══ SELECTED PASSAGE ══

I’ve recently implemented profile guided section layout in llvm + lld using the Call-Chain Clustering (C³) heuristic from https://research.fb.com/wp-content/uploads/2017/01/cgo2017-hfsort-final1.pdf . In the programs I’ve tested it on I’ve gotten from 0% to 5% performance improvement over standard PGO with zero cases of slowdowns and up to 15% reduction in ITLB misses.
There are three parts to this implementation.
The first is a new llvm pass which uses branch frequency info to get counts for each call instruction and then adds a module flags metatdata table of function → function edges along with their counts.
The second takes the module flags metadata and writes it into a .note.llvm.callgraph section in the object file. This currently just dumps it as text, but could save space by reusing the string table.
The last part is in lld. It reads the .note.llvm.callgraph data from each object file and merges them into a single table. It then builds a call graph based on the profile data then iteratively merges the hottest call edges using the C³ heuristic as long as it would not create a cluster larger than the page size. All clusters are then sorted by a density metric to further improve locality.
There are a couple issues with the current implementation that shouldn’t be too hard to fix.
The .note.llvm.callgraph sections add about 10% to the size of each object file. This can be fixed by reusing the symbol string table instead of duplicating all the strings.
The ordering algorithm is n^2 in the number of call graph edges. This is because it’s using a trivial algorithm and can be fixed by doing something more intelligent.
It doesn’t currently work for LTO as the llvm pass needs to be run after all inlining decisions have been made and LTO codegen has to be done with -ffunction-sections.
It’s only implemented for ELF.
I’ve attached the llvm and lld patches and would appreciate feedback on the overall design, the method of threading the profile data to the linker, and an improved ordering algorithm. No need for a detailed code review as I’ll be making changes, adding tests, and posting proper patches for review.
pgcl-lld.diff (9.15 KB)

═══
══ ENTRIES SHOWN ══

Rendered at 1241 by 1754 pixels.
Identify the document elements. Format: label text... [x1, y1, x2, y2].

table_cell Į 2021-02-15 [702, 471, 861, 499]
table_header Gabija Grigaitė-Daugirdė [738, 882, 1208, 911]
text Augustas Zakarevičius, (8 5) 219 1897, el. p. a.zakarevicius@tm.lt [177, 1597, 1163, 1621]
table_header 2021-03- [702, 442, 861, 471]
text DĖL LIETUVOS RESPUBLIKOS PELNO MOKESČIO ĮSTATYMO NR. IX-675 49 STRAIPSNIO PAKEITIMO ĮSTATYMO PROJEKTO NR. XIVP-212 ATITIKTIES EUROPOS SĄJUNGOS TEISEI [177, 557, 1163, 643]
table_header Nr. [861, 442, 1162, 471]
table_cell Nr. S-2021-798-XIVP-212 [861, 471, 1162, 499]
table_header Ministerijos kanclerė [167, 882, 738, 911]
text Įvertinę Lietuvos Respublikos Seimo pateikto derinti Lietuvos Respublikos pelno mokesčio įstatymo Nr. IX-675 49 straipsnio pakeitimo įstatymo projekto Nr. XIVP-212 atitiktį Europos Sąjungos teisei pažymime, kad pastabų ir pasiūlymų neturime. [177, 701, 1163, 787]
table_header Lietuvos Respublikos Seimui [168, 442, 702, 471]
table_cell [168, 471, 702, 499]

═══

● STATED EXERCISE: Continue the post above on profile-guided section layout in LLVM and lld, starting after its last line.

● EXERCISE RESPONSE:
pgcl-llvm.diff (8.66 KB)
Hi Michael,
This is cool stuff, thanks for sharing!
The first is a new llvm pass which uses branch frequency info to get counts for each call instruction and then adds a module flags metatdata table of function -> function edges along with their counts.
The second takes the module flags metadata and writes it into a .note.llvm.callgraph section in the object file. This currently just dumps it as text, but could save space by reusing the string table.
Have you considered reading the profile in the linker and extracting that information directly from the profile? The profile should contain call sites and their sample counts and you could match these up with relocations (calls) in the section?
It doesn't currently work for LTO as the llvm pass needs to be run after all inlining decisions have been made and LTO codegen has to be done with -ffunction-sections.
So this is just an implementation issue, right? You can make LTO run with -ffunction-sections (by setting TargetOptions.FunctionSections=true) and insert your pass in the appropriate place in the pipeline.
Thanks,
Tobias
Hi Michael,
This is cool stuff, thanks for sharing!
The first is a new llvm pass which uses branch frequency info to get
counts for each call instruction and then adds a module flags metatdata
table of function -> function edges along with their counts.
The second takes the module flags metadata and writes it into a
.note.llvm.callgraph section in the object file. This currently just dumps
it as text, but could save space by reusing the string table.
Have you considered reading the profile in the linker and extracting that
information directly from the profile? The profile should contain call
sites and their sample counts and you could match these up with relocations
(calls) in the section?
I did this using IR PGO instead of sample PGO so the profile data can only
be applied in the same place in the pipeline it is generated. Even for
sample based this would be complicated as the linker would actually need to
generate machine basic blocks from sections to be able to accurately match
sample counts to relocations, as there may be cold calls in hot functions.
It may be useful however for the linker to directly accept an externally
generated call graph profile. The current approach can actually do this by
embedding it into an extra object file.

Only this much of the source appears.